Brazil is another example of a major food player suffering from the changes in weather patterns. To keep up soybean production predictable (which has increasingly been affected by dryer summers), has accelerated deforestation which is disrupting one of the most critical climate system tipping points: the amazon forest. Regardless of any efforts, Brazilian soy-bean production is expected to decrease by 90% by 2050 if climate variability patterns continue. Another concerning trend is the sharp decline in tomato production. Italy, a country responsible for 13% of global and 48% of Europe’s tomato production (with an average of 7 million metric tons per year) is in serious trouble because of extreme weather patterns. According to Business Insiders last year alone, Italy lost 19% of its tomato production due to climate events, causing higher prices at the supermarket across Europe.
What does the trend look like?
With the population expected to reach 10 billion by 2050 (we are today 7, 9 billion) we will need about 56% more food to be produced according to the UNEP (United Nations Environmental Program) in order to feed ourselves while keeping food security at check. Tech innovation, biology, chemistry, anchored on ESG, with support from capital markets will play the catalyst role to ensure we move towards a lower carbon foot-print food marketplace. This will likely include less land dependent production, and more technology driven entrepreneurship bringing to market lab-grown meats and eggs, edible insects, seaweed, plant-based foods.

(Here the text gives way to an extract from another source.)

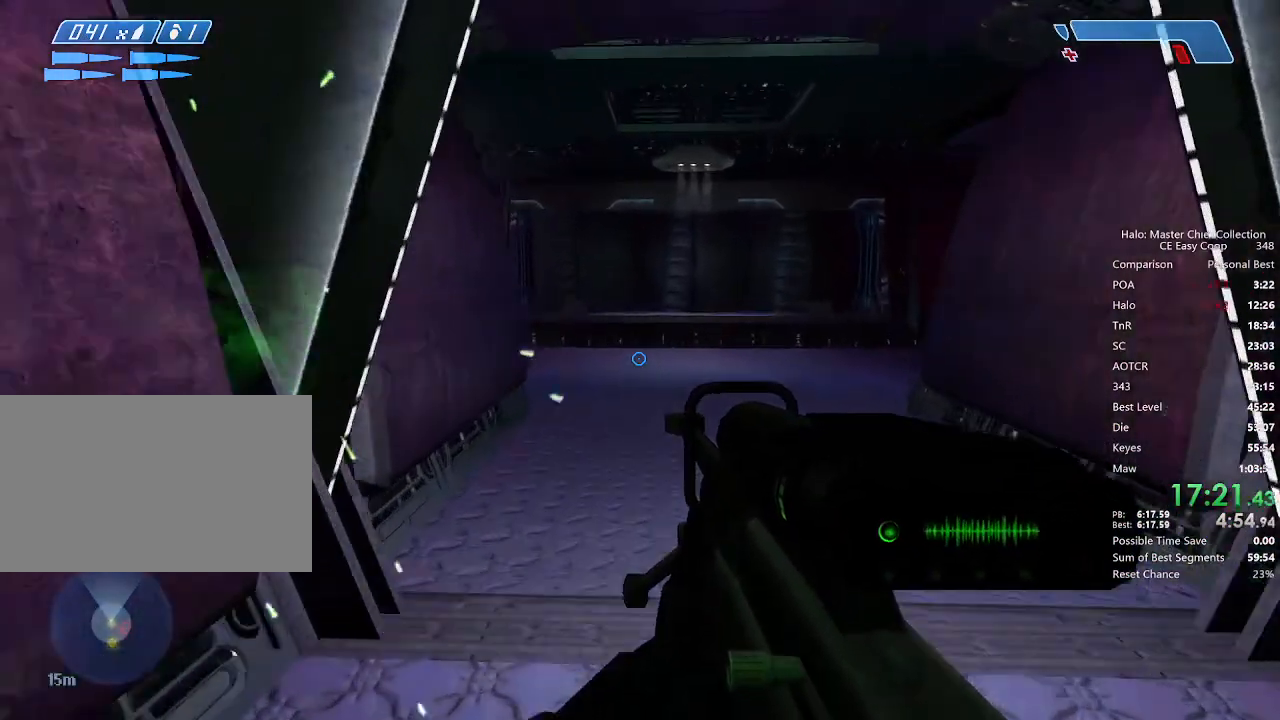
{"keys": ["w"], "mouse": [], "mouse_move": "still", "events": []}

With increased regulatory pressure on the ESG front particularly as it relates to the decarbonization efforts, we will see more startups tackling climate risk while transforming the future of food. Lab meat and poultry start-ups are the natural front runners and I am very bullish on some of these companies becoming profitable and others preparing for IPOs. I believe these represent exciting opportunities to make money while having a positive societal and environmental impact.